Laissons à ces derniers leurs aptitudes propres et leurs véritables fonctions
et, pour cela, ne cherchons pas à mettre en vedette ceux qui précisément sont
éloignés de ces fonctions.
Chiens de vitesse relative (exclus par conséquent les chiens
de grande quête anglaise), chiens sous-canonigrades (entendez, sans ironiser,
chassant à portée maximum de fusil), sont deux formules de chiens d’arrêt
pratiques qui ont toujours existé. Elles existeront toujours et à quoi bon
polémiquer sur l’intérêt de leur double existence, puisqu’elles satisfont des
besoins et des goûts différents ? La question ne doit pas se situer sur ce
terrain, mais seulement sur les moyens que l’on emploie pour faire évoluer tout
chien d’arrêt vers la formule chère aux amateurs de chiens rapides, à quête
hors du fusil, négligeant les fossés, les buissons et la recherche des blessés.

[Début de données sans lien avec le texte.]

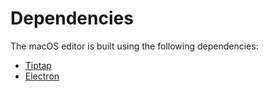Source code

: # Dependencies

The macOS editor is built using the following dependencies:
- [Tiptap](https://github.com/ueberdosis/tiptap)
- [Electron](https://www.electronjs.org/)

Car, chacun peut se satisfaire et, sans moyens artificiels, trouver le chien propice
à ses désirs en quelque race que ce soit. Il est des chiens anglais qui
chassent comme des braques, ils n’en sont point diminués ; il est des
chiens continentaux, et dans toutes les races, qui naissent galopeurs et
d’autres qui naissent trotteurs. S’en remettre et se limiter à cette sélection naturelle
nous paraît être la sagesse, et si les éleveurs avaient compris que leur art
devrait se borner à seulement canaliser par sélection ce que fait la nature, au
lieu de le contrer et de violenter celle-ci, on n’aurait pas à déplorer, comme
on le fait souvent, ce manque d’équilibre et d’intelligence pratique, éléments
suffisants, comme le dit notre correspondant, pour faire un chien de chasse.
Et l’on verrait alors, non pas évoluer artificiellement des
races vers une conception standardisée imposée par la théorie, mais se
maintenir des familles sélectionnées sur des facultés naturelles pour
les besoins ou les goûts de chacun.
Jean CASTAING.
(1) Le Chasseur français, nos 617 et suivants.